Reproduce the records starting at the first line and ending at the line containing "scientific name: Polygonia interrogationis", with every instance of "phylum" replaced by "division" and all else left unchanged.

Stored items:
'''
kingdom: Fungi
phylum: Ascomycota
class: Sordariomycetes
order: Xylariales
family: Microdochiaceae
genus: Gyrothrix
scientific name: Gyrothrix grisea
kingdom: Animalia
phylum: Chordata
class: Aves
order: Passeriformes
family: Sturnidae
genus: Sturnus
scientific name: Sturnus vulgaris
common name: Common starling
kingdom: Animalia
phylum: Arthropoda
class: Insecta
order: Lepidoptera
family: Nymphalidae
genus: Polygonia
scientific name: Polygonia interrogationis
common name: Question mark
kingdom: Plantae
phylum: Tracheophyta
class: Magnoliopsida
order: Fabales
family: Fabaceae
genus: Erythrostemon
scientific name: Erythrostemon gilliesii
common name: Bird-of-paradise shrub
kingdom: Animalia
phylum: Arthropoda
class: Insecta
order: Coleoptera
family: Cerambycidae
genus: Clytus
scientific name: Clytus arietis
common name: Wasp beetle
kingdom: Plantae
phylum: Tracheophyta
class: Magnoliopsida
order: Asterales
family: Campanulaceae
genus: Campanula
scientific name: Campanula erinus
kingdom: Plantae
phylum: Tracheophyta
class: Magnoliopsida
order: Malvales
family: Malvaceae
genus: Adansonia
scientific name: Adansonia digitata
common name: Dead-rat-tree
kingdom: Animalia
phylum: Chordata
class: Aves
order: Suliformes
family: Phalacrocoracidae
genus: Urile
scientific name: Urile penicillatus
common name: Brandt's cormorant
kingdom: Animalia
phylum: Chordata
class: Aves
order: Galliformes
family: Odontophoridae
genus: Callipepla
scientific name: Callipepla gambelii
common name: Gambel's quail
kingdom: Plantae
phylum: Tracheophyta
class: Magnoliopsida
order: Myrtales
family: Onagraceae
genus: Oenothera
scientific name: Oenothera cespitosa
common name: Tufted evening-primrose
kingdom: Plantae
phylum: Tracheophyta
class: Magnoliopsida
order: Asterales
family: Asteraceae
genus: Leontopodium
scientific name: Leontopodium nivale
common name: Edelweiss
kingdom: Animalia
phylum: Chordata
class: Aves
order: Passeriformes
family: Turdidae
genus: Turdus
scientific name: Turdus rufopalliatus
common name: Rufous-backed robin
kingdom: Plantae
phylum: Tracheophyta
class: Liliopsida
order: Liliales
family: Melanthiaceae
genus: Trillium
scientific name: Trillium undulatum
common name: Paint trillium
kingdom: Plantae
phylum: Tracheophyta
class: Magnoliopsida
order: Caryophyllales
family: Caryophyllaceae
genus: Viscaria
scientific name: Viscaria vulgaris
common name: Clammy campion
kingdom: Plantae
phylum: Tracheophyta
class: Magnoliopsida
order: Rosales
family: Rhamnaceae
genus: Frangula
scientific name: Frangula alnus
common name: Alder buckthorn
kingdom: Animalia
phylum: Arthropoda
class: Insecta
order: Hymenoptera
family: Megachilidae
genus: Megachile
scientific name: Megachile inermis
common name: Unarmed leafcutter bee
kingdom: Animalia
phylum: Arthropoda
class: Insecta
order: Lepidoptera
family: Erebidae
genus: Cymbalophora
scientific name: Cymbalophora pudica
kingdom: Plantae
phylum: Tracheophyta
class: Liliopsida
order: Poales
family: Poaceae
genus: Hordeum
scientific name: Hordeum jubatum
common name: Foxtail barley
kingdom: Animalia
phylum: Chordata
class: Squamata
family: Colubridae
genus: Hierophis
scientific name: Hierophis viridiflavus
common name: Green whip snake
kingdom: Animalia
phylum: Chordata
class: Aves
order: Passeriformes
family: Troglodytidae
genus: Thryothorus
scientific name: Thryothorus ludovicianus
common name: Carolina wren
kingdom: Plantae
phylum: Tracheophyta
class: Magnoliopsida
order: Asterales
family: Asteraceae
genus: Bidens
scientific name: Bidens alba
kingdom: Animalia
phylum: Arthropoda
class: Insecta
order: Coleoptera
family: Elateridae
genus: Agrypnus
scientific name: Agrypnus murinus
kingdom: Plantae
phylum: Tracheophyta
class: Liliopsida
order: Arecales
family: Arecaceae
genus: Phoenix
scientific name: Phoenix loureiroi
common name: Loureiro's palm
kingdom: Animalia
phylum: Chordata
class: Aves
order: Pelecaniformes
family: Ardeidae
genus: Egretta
'''
SOLUTION TO THIS EXERCISE:
kingdom: Fungi
division: Ascomycota
class: Sordariomycetes
order: Xylariales
family: Microdochiaceae
genus: Gyrothrix
scientific name: Gyrothrix grisea
kingdom: Animalia
division: Chordata
class: Aves
order: Passeriformes
family: Sturnidae
genus: Sturnus
scientific name: Sturnus vulgaris
common name: Common starling
kingdom: Animalia
division: Arthropoda
class: Insecta
order: Lepidoptera
family: Nymphalidae
genus: Polygonia
scientific name: Polygonia interrogationis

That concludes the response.